Global rice prices are down and tariffs on rice imports were cut from 35 to 15 percent beginning in July last year through Executive Order 62. The objective was to bring rice retail prices down to P42 to P46.
Yet seven months since the tariff cuts came into force, rice retail prices have stubbornly resisted being pulled down. Department of Agriculture officials said the impact of the tariff cuts would be felt beginning in January this year, after rice traders have unloaded stocks they bought under the original 35 percent tariff.
This week the National Food Authority will begin selling rice at P33 a kilo to local government units and government corporations. The LGUs can then sell the rice to the public at P35 per kilo. The sale of aging NFA rice has been allowed with the declaration of a national food security emergency.
The NFA has said that at P33 a kilo, the government loses from P12 to P15 per kilo. If the NFA unloads 150,000 metric tons or 150 million kilos of its buffer stock over the next six months as planned, that’s a total loss of about P2.25 billion.
Because the NFA rice is heavily subsidized, consumers will actually be bearing part of the burden of the artificial price reduction.
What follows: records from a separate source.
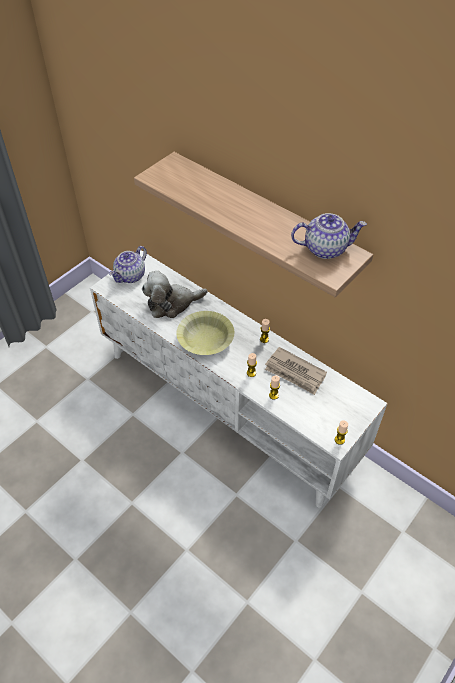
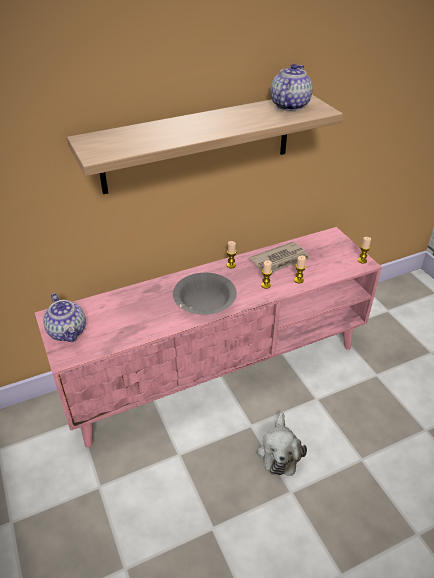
camera: 65 degrees left, 10 degrees down
(172, 304) = (138, 311): plush toy -> plush toy (279, 451)
(205, 339) = (204, 301): yellow bowl -> grey bowl
(229, 406) = (217, 369): white tv stand -> pink tv stand

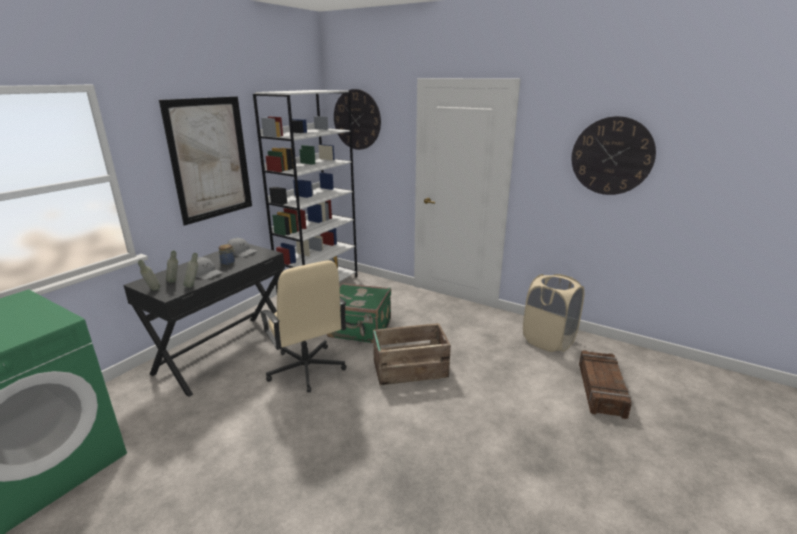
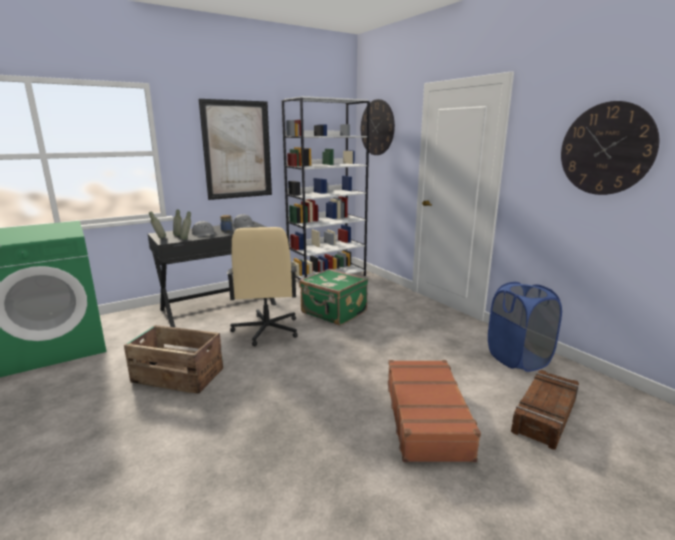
camera: 25 degrees right, 5 degrees down
(409, 369) = (350, 349): crate -> crate (177, 375)
(524, 422) = (427, 418): none -> brown suitcase
(548, 340) = (518, 359): beige laundry basket -> blue laundry basket

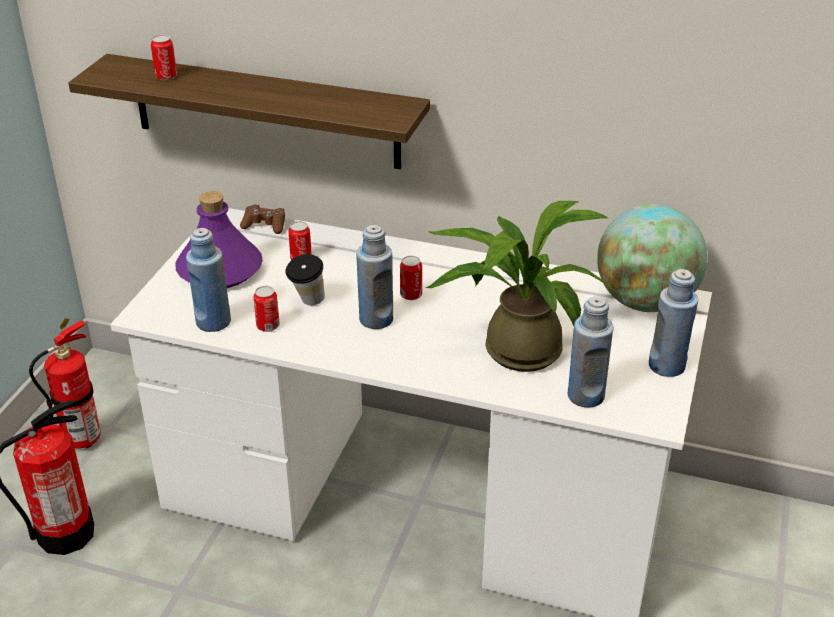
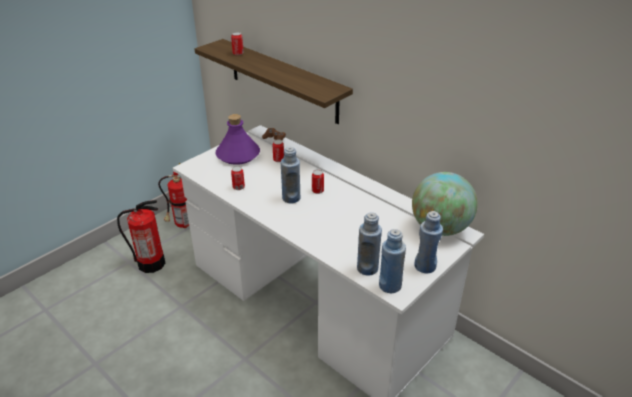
camera: 25 degrees right, 0 degrees up
(213, 322) = (216, 178): blue bottle -> blue bottle (390, 286)
(307, 303) = (265, 181): cup -> none
(514, 347) = (349, 231): potted plant -> none

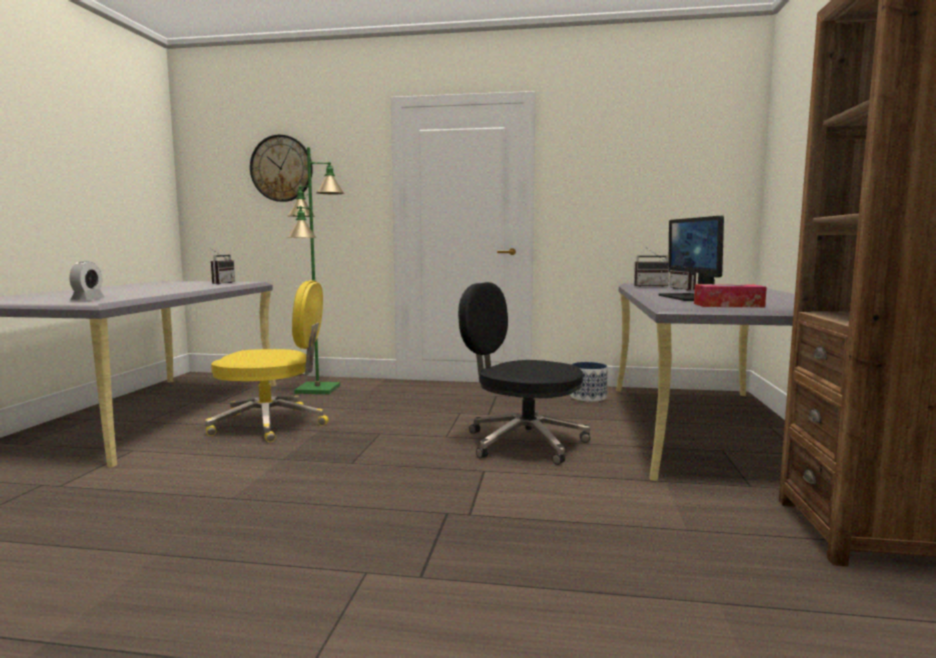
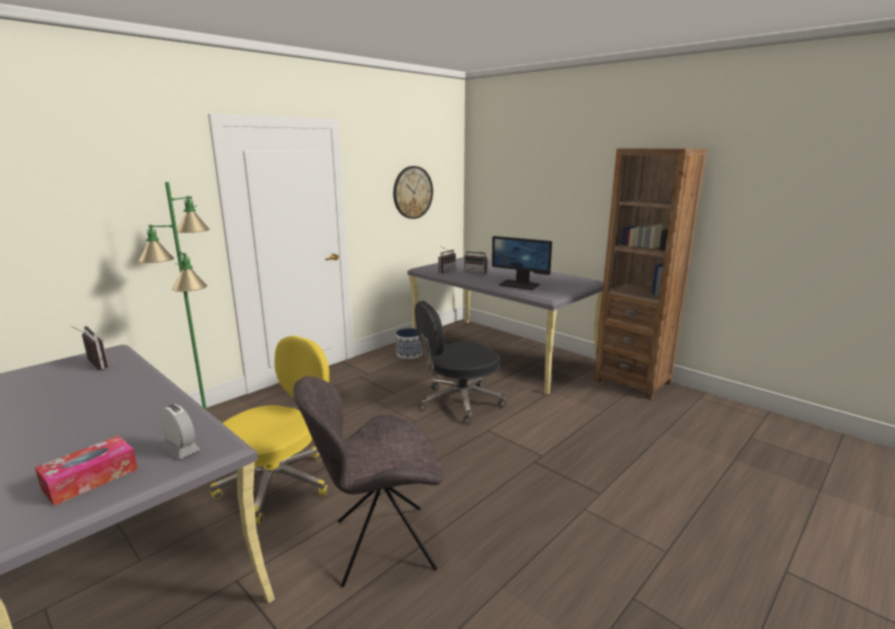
camera: 55 degrees left, 10 degrees up
(205, 480) = (379, 545): none -> grey chair
(281, 168) = (72, 196): wall clock -> wall clock (412, 192)
(728, 305) = (561, 290): tissue box -> tissue box (91, 479)

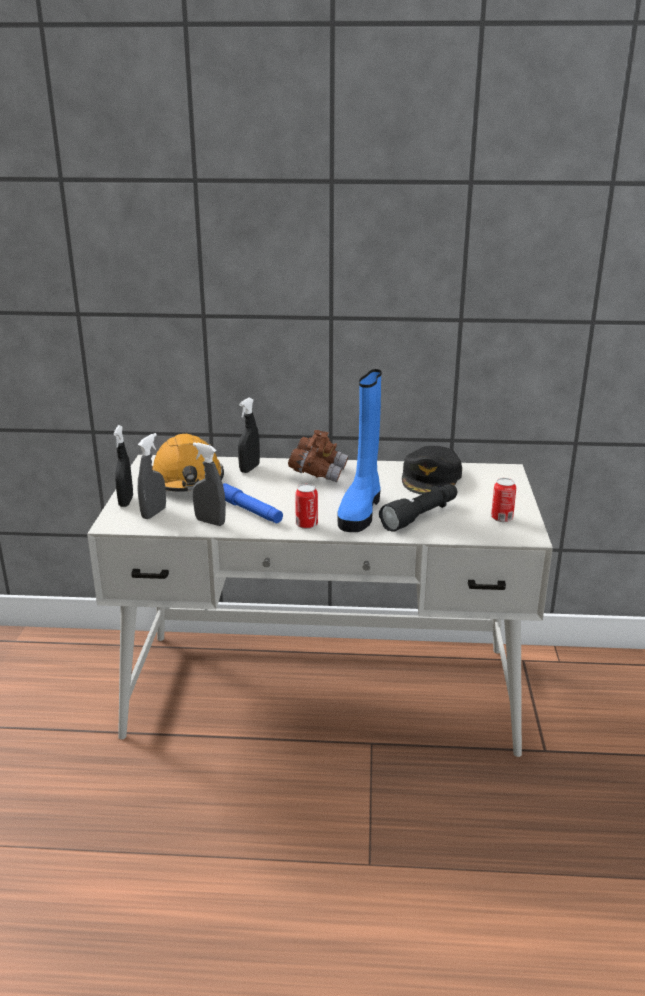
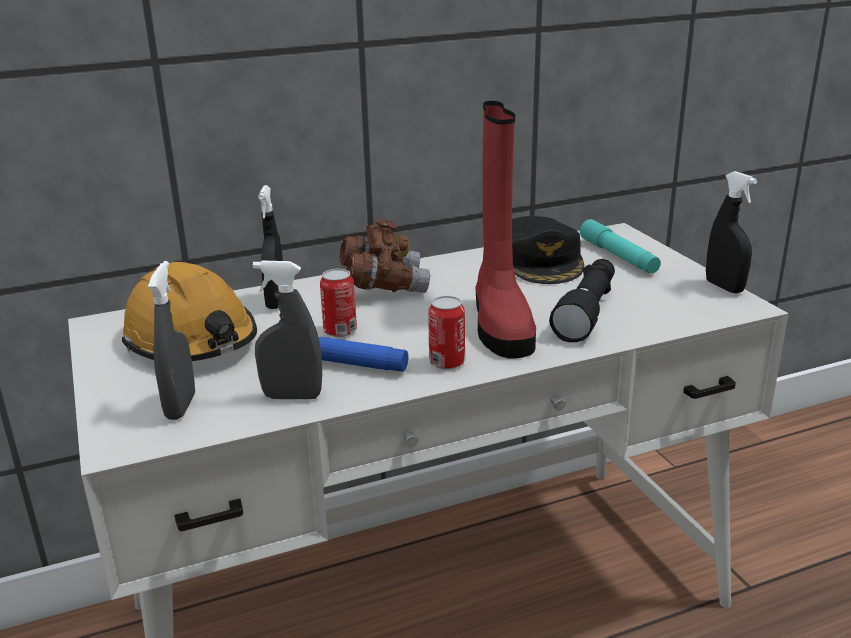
camera: 25 degrees left, 0 degrees up
(126, 501) = (112, 399): black spray bottle -> black spray bottle (724, 287)
(361, 510) = (500, 323): blue boot -> red boot
(486, 486) = (618, 256): none -> turquoise flashlight
(501, 518) = (685, 291): can -> can (340, 331)

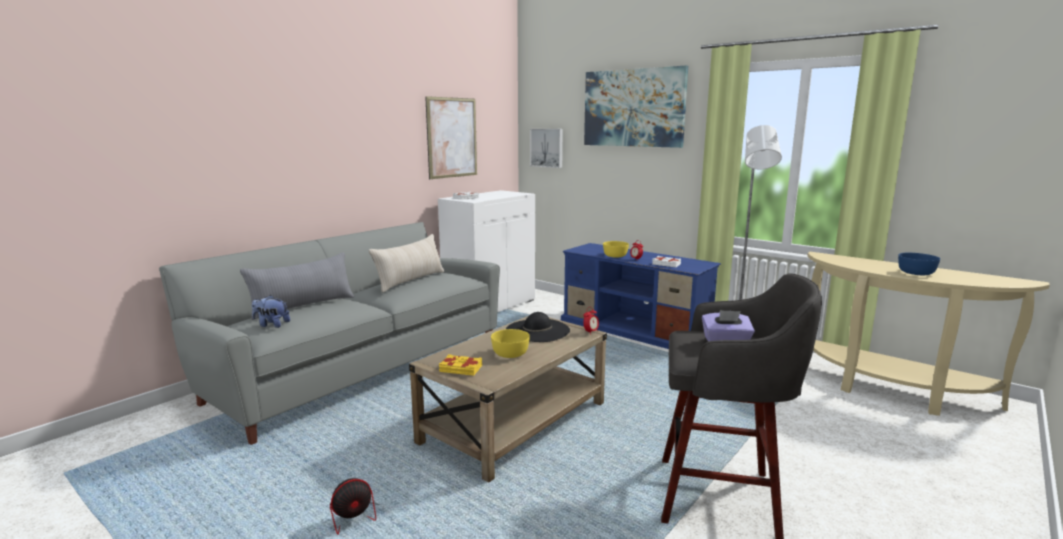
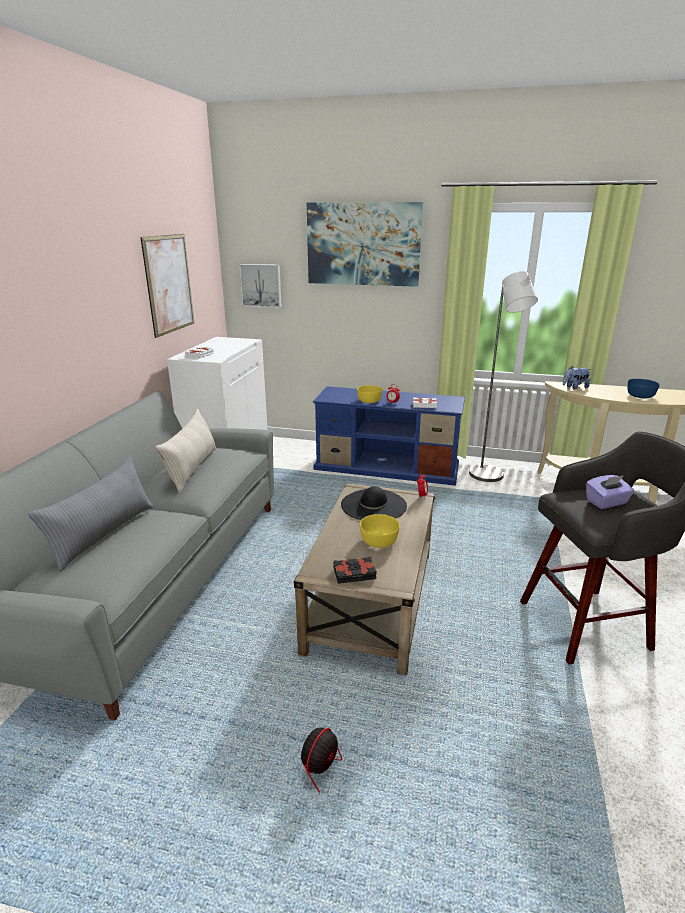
camera: 25 degrees left, 10 degrees up
(271, 325) = (95, 573): plush toy -> plush toy (574, 387)
(460, 369) = (354, 574): yellow book -> black book

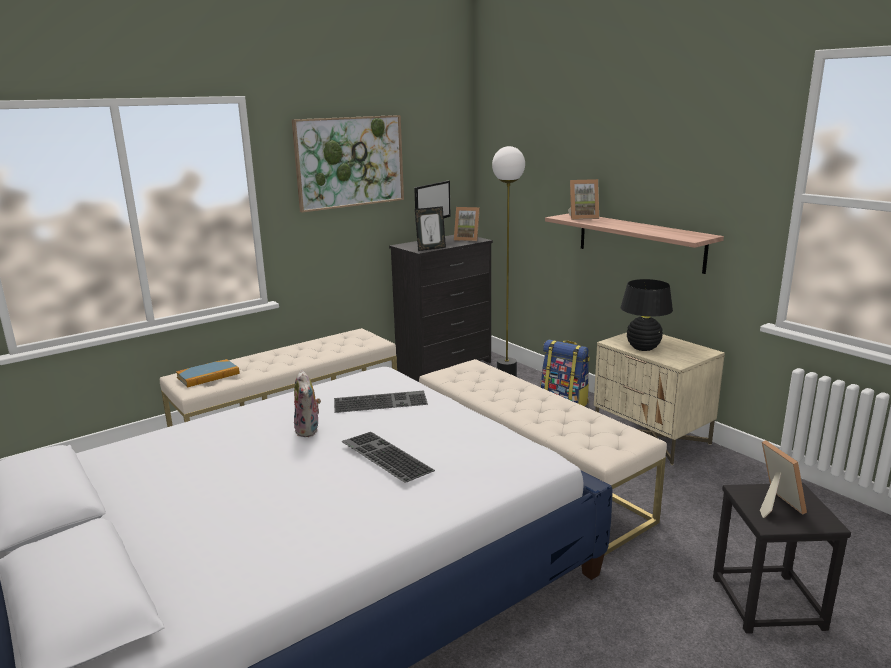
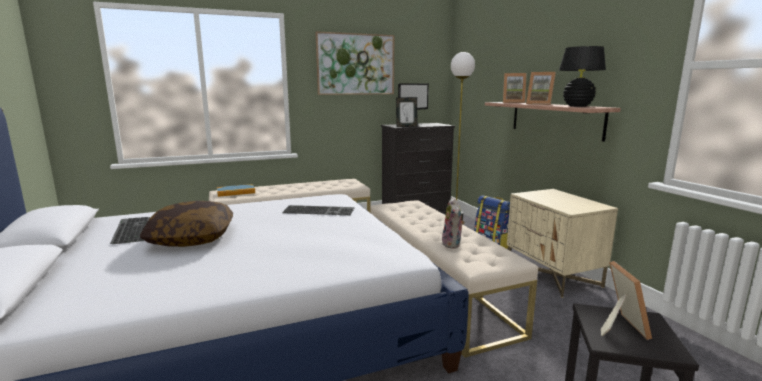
camera: 15 degrees right, 5 degrees down
(252, 472) = (192, 238): none -> pillow
(309, 430) = (255, 220): plush toy -> plush toy (453, 244)
(383, 456) = (286, 239): keyboard -> keyboard (130, 230)
(467, 239) = (437, 124): picture frame -> picture frame (539, 104)
(643, 348) = (546, 199): black table lamp -> black table lamp (577, 106)

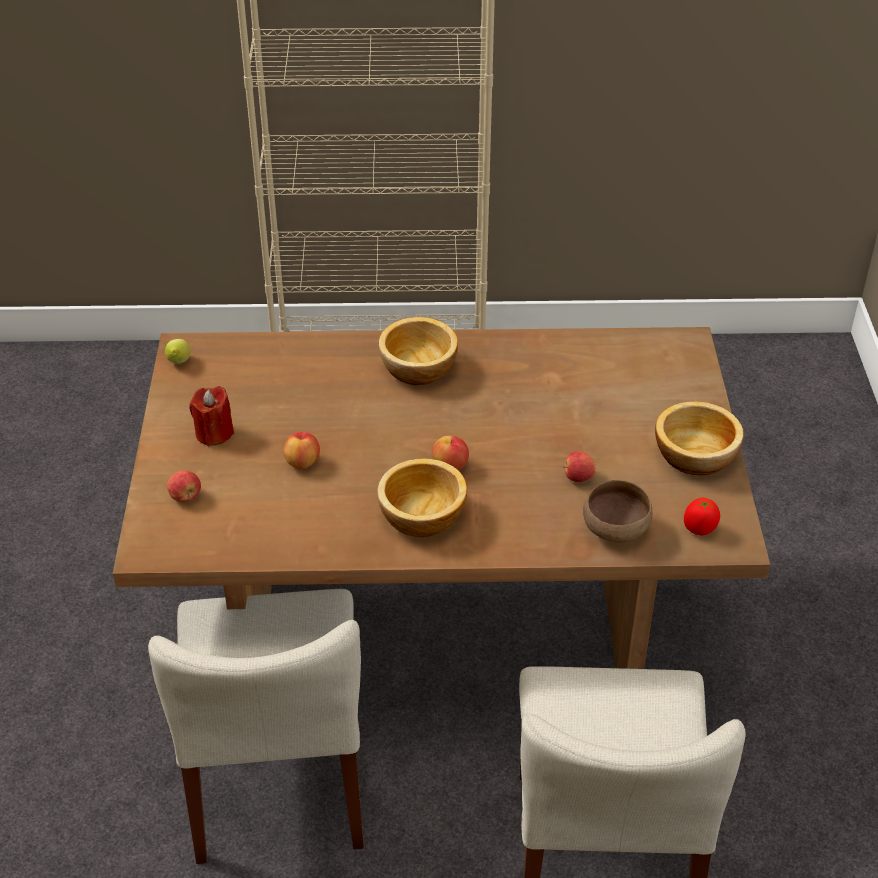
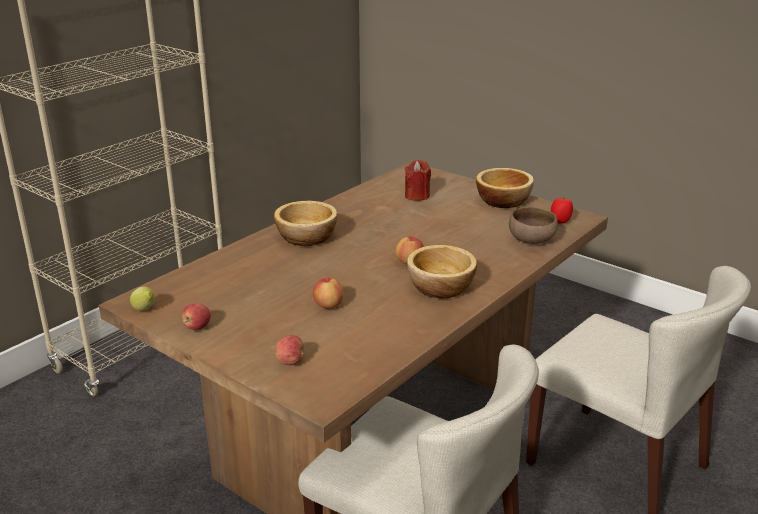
camera: 50 degrees left, 15 degrees down
(214, 433) = (243, 325): red candle -> red candle (417, 196)
(578, 477) = (475, 233): apple -> apple (197, 327)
That subsidy for low-priced rice comes from government revenues, including those automatically paid in value-added and excise taxes on basic commodities such as fuel and water by even the most impoverished person in this country.
Aside from trying to bring down the retail prices of rice, officials said the sale of the subsidized rice is also meant to free up space in NFA warehouses for the upcoming domestic rice harvest.
What people are waiting for is the delivery of the promise to reduce the number of middlemen in the rice supply chain, and to come down hard on hoarders and traders engaged in cartel-type operations. The lack of action in these areas is reinforcing suspicions that the people involved are untouchable politicians and other influential persons or groups.
At the same time, the government will have to show greater effort in boosting domestic rice production, which is the best way to stabilize the supply and prices of the nation’s staple for the long term.